Copy the data below word for word, leaving out the pictures.

▶ Stored records:
* * * *
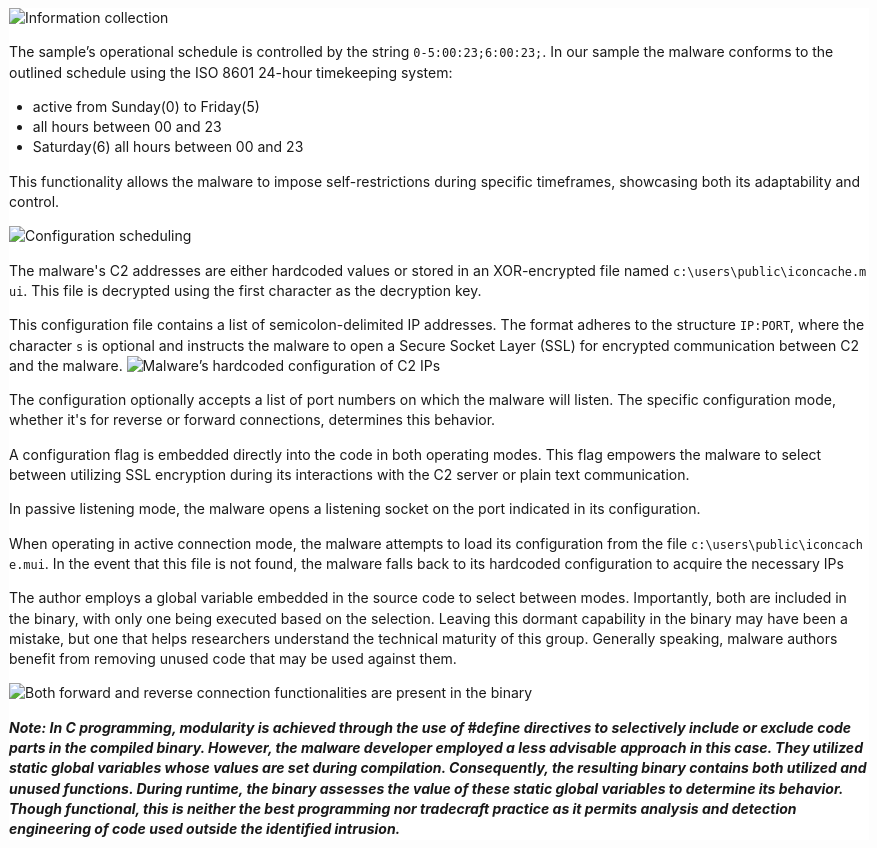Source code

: ![Information collection](/assets/images/introducing-the-ref5961-intrusion-set/image19.png)


The sample’s operational schedule is controlled by the string `0-5:00:23;6:00:23;`. In our sample the malware conforms to the outlined schedule using the ISO 8601 24-hour timekeeping system: 
* active from Sunday(0) to Friday(5)
* all hours between 00 and 23
* Saturday(6) all hours between 00 and 23

This functionality allows the malware to impose self-restrictions during specific timeframes, showcasing both its adaptability and control.

![Configuration scheduling](/assets/images/introducing-the-ref5961-intrusion-set/image3.png)


The malware's C2 addresses are either hardcoded values or stored in an XOR-encrypted file named `c:\users\public\iconcache.mui`. This file is decrypted using the first character as the decryption key.

This configuration file contains a list of semicolon-delimited IP addresses. The format adheres to the structure `IP:PORT`, where the character `s` is optional and instructs the malware to open a Secure Socket Layer (SSL) for encrypted communication between C2 and the malware.
![Malware’s hardcoded configuration of C2 IPs](/assets/images/introducing-the-ref5961-intrusion-set/image18.png)


The configuration optionally accepts a list of port numbers on which the malware will listen. The specific configuration mode, whether it's for reverse or forward connections, determines this behavior.

A configuration flag is embedded directly into the code in both operating modes. This flag empowers the malware to select between utilizing SSL encryption during its interactions with the C2 server or plain text communication.

In passive listening mode, the malware opens a listening socket on the port indicated in its configuration.

When operating in active connection mode, the malware attempts to load its configuration from the file `c:\users\public\iconcache.mui`. In the event that this file is not found, the malware falls back to its hardcoded configuration to acquire the necessary IPs

The author employs a global variable embedded in the source code to select between modes. Importantly, both are included in the binary, with only one being executed based on the selection. Leaving this dormant capability in the binary may have been a mistake, but one that helps researchers understand the technical maturity of this group. Generally speaking, malware authors benefit from removing unused code that may be used against them.

![Both forward and reverse connection functionalities are present in the binary](/assets/images/introducing-the-ref5961-intrusion-set/image16.png)


**_Note: In C programming, modularity is achieved through the use of #define directives to selectively include or exclude code parts in the compiled binary. However, the malware developer employed a less advisable approach in this case. They utilized static global variables whose values are set during compilation. Consequently, the resulting binary contains both utilized and unused functions. During runtime, the binary assesses the value of these static global variables to determine its behavior. Though functional, this is neither the best programming nor tradecraft practice as it permits analysis and detection engineering of code used outside the identified intrusion._**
* * * *
▶ EXERCISE ANSWER:
Source code

: ![Information collection](/assets/images/introducing-the-ref5961-intrusion-set/image19.png)


The sample’s operational schedule is controlled by the string `0-5:00:23;6:00:23;`. In our sample the malware conforms to the outlined schedule using the ISO 8601 24-hour timekeeping system: 
* active from Sunday(0) to Friday(5)
* all hours between 00 and 23
* Saturday(6) all hours between 00 and 23

This functionality allows the malware to impose self-restrictions during specific timeframes, showcasing both its adaptability and control.

![Configuration scheduling](/assets/images/introducing-the-ref5961-intrusion-set/image3.png)


The malware's C2 addresses are either hardcoded values or stored in an XOR-encrypted file named `c:\users\public\iconcache.mui`. This file is decrypted using the first character as the decryption key.

This configuration file contains a list of semicolon-delimited IP addresses. The format adheres to the structure `IP:PORT`, where the character `s` is optional and instructs the malware to open a Secure Socket Layer (SSL) for encrypted communication between C2 and the malware.
![Malware’s hardcoded configuration of C2 IPs](/assets/images/introducing-the-ref5961-intrusion-set/image18.png)


The configuration optionally accepts a list of port numbers on which the malware will listen. The specific configuration mode, whether it's for reverse or forward connections, determines this behavior.

A configuration flag is embedded directly into the code in both operating modes. This flag empowers the malware to select between utilizing SSL encryption during its interactions with the C2 server or plain text communication.

In passive listening mode, the malware opens a listening socket on the port indicated in its configuration.

When operating in active connection mode, the malware attempts to load its configuration from the file `c:\users\public\iconcache.mui`. In the event that this file is not found, the malware falls back to its hardcoded configuration to acquire the necessary IPs

The author employs a global variable embedded in the source code to select between modes. Importantly, both are included in the binary, with only one being executed based on the selection. Leaving this dormant capability in the binary may have been a mistake, but one that helps researchers understand the technical maturity of this group. Generally speaking, malware authors benefit from removing unused code that may be used against them.

![Both forward and reverse connection functionalities are present in the binary](/assets/images/introducing-the-ref5961-intrusion-set/image16.png)


**_Note: In C programming, modularity is achieved through the use of #define directives to selectively include or exclude code parts in the compiled binary. However, the malware developer employed a less advisable approach in this case. They utilized static global variables whose values are set during compilation. Consequently, the resulting binary contains both utilized and unused functions. During runtime, the binary assesses the value of these static global variables to determine its behavior. Though functional, this is neither the best programming nor tradecraft practice as it permits analysis and detection engineering of code used outside the identified intrusion._**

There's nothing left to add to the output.